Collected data
%%
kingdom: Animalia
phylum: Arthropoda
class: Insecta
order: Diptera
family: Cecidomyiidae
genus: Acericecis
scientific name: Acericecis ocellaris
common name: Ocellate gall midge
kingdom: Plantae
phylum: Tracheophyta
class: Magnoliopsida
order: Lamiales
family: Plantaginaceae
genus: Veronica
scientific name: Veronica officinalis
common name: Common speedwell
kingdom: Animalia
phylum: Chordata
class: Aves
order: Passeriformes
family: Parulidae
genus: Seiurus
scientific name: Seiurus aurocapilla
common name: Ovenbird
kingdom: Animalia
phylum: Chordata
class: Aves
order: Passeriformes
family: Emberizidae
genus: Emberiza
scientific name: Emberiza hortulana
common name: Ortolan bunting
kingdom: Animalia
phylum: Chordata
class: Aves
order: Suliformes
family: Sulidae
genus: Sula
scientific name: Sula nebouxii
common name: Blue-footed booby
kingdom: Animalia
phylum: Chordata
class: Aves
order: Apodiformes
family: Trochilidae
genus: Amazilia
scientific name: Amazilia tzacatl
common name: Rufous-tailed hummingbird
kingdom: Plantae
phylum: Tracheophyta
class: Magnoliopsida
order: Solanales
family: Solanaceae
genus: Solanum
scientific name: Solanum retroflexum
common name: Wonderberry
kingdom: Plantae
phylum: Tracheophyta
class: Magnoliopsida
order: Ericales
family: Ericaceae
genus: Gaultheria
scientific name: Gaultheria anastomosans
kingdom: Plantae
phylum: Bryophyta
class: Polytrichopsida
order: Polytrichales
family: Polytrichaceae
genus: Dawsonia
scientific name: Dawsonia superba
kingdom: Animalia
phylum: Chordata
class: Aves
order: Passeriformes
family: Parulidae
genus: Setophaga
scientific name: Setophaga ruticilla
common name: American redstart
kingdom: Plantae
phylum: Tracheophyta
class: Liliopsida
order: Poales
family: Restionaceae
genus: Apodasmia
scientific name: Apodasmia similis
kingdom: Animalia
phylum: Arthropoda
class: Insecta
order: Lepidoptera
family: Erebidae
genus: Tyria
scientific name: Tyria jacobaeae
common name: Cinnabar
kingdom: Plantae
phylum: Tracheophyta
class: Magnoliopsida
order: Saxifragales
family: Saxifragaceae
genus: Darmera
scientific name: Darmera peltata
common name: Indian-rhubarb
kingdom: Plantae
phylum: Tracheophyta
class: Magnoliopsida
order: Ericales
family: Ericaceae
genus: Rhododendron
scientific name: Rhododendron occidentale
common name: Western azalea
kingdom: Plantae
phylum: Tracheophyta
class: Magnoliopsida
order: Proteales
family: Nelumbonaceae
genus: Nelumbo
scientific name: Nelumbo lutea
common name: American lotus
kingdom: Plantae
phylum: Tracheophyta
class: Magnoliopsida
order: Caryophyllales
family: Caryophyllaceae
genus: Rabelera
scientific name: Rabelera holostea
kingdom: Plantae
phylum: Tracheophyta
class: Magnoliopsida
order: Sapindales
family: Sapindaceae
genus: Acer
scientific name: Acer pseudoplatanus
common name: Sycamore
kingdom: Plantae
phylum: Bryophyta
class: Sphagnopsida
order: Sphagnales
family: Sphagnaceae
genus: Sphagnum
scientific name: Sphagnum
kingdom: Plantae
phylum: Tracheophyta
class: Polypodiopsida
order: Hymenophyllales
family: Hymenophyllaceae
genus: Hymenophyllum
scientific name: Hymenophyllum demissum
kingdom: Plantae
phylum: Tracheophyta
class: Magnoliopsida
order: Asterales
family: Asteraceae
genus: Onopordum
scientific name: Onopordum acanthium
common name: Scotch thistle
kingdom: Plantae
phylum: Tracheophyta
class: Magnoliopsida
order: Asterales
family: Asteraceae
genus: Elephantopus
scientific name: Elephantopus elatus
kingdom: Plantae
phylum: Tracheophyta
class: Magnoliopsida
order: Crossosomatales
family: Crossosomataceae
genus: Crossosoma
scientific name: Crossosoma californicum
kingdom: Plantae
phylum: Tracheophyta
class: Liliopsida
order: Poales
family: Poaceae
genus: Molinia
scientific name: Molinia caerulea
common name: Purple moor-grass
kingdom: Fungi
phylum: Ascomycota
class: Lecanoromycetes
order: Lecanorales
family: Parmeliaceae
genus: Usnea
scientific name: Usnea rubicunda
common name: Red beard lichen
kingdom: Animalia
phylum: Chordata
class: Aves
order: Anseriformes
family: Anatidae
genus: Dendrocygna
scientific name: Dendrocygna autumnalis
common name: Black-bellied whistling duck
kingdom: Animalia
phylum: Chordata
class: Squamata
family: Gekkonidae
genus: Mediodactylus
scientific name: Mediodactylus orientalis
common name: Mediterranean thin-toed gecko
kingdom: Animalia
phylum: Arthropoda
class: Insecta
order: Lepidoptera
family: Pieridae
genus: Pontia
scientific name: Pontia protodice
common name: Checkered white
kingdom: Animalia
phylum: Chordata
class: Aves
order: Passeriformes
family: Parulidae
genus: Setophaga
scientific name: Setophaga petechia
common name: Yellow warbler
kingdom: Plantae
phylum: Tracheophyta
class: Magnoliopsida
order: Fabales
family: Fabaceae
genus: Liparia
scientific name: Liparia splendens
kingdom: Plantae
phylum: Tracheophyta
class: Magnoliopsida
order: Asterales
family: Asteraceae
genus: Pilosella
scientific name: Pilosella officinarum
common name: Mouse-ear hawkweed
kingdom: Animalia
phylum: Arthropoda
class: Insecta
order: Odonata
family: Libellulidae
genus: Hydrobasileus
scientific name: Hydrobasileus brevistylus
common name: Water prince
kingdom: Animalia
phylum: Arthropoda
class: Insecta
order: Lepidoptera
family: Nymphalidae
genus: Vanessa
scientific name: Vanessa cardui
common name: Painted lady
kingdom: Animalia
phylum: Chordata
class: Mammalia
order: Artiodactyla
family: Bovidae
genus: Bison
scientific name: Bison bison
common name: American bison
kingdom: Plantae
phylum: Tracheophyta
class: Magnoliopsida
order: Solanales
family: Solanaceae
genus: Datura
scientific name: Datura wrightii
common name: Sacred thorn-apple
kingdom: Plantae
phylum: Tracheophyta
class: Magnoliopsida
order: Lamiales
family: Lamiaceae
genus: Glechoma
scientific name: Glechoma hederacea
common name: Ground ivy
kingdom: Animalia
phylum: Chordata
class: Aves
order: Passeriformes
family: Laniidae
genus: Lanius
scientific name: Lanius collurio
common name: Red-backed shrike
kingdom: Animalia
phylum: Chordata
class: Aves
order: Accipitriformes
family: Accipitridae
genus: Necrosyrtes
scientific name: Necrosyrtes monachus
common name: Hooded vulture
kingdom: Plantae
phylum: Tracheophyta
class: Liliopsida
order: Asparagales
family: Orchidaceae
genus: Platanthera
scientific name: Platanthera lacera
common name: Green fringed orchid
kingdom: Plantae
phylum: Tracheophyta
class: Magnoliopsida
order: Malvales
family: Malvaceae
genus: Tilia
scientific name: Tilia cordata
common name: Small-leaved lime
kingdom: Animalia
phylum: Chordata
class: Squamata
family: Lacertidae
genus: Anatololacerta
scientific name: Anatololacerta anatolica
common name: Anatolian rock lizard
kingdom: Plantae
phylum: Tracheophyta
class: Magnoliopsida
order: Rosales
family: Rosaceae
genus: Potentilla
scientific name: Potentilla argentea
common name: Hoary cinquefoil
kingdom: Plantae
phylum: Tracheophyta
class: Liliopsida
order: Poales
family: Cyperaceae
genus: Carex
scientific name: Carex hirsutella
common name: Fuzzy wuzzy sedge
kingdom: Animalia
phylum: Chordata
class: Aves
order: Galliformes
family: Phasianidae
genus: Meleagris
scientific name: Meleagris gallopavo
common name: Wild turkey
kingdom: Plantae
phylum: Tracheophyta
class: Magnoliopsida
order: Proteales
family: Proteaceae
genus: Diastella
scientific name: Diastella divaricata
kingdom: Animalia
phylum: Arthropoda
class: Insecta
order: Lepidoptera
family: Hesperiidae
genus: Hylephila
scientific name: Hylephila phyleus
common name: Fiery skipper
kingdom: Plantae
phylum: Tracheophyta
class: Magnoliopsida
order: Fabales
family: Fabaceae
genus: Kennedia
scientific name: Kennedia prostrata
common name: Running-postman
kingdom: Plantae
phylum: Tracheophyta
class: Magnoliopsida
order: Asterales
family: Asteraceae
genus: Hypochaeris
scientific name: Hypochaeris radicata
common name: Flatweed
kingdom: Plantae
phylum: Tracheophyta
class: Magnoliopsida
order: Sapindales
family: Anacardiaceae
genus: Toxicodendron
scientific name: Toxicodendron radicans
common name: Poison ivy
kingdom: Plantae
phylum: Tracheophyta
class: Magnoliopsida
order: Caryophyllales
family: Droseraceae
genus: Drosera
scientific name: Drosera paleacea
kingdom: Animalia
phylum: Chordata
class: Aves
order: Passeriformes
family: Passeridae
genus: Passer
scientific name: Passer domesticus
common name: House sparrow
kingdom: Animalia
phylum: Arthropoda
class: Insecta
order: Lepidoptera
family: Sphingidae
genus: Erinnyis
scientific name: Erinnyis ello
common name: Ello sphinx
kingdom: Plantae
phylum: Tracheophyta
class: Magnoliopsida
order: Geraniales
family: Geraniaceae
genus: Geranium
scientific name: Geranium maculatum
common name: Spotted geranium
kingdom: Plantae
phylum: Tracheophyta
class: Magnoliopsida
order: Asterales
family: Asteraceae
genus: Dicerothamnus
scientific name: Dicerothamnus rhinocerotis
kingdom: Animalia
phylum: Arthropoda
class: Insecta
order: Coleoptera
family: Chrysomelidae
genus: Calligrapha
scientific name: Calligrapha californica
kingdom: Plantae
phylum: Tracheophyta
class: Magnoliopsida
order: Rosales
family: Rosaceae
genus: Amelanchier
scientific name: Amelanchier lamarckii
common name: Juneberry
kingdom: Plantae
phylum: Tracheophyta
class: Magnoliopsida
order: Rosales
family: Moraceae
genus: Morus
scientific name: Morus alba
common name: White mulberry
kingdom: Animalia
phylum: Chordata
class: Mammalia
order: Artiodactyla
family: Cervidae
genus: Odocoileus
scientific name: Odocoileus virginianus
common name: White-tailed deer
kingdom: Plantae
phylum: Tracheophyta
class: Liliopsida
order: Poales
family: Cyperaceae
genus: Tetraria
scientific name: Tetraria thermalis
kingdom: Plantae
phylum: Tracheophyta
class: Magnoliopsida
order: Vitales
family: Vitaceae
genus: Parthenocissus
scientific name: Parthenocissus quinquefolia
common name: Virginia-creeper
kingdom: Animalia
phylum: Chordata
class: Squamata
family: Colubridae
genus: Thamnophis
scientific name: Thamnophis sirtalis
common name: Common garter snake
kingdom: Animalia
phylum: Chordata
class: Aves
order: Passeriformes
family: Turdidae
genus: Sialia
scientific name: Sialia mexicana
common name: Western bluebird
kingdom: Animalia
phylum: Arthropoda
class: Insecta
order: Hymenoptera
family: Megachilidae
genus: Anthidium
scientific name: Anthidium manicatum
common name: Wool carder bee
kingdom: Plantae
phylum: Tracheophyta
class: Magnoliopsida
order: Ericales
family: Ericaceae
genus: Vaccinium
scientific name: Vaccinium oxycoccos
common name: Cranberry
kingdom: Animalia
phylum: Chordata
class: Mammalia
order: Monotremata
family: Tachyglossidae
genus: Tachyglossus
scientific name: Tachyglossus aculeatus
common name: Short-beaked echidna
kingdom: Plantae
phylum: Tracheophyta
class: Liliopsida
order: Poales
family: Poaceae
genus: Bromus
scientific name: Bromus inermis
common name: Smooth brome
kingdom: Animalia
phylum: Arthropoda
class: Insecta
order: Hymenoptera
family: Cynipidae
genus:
%%
Rewrite the part of the data that opens with the line containing "genus: Solanum" and closes with the line containing "scientific name: Darmera peltata" as a two-column CSV with the headers field and value. Give each line its own row, put each entry in one quoted field, and turn any line breaks into spaces.

field,value
"genus:","Solanum"
"scientific name:","Solanum retroflexum"
"common name:","Wonderberry"
"kingdom:","Plantae"
"phylum:","Tracheophyta"
"class:","Magnoliopsida"
"order:","Ericales"
"family:","Ericaceae"
"genus:","Gaultheria"
"scientific name:","Gaultheria anastomosans"
"kingdom:","Plantae"
"phylum:","Bryophyta"
"class:","Polytrichopsida"
"order:","Polytrichales"
"family:","Polytrichaceae"
"genus:","Dawsonia"
"scientific name:","Dawsonia superba"
"kingdom:","Animalia"
"phylum:","Chordata"
"class:","Aves"
"order:","Passeriformes"
"family:","Parulidae"
"genus:","Setophaga"
"scientific name:","Setophaga ruticilla"
"common name:","American redstart"
"kingdom:","Plantae"
"phylum:","Tracheophyta"
"class:","Liliopsida"
"order:","Poales"
"family:","Restionaceae"
"genus:","Apodasmia"
"scientific name:","Apodasmia similis"
"kingdom:","Animalia"
"phylum:","Arthropoda"
"class:","Insecta"
"order:","Lepidoptera"
"family:","Erebidae"
"genus:","Tyria"
"scientific name:","Tyria jacobaeae"
"common name:","Cinnabar"
"kingdom:","Plantae"
"phylum:","Tracheophyta"
"class:","Magnoliopsida"
"order:","Saxifragales"
"family:","Saxifragaceae"
"genus:","Darmera"
"scientific name:","Darmera peltata"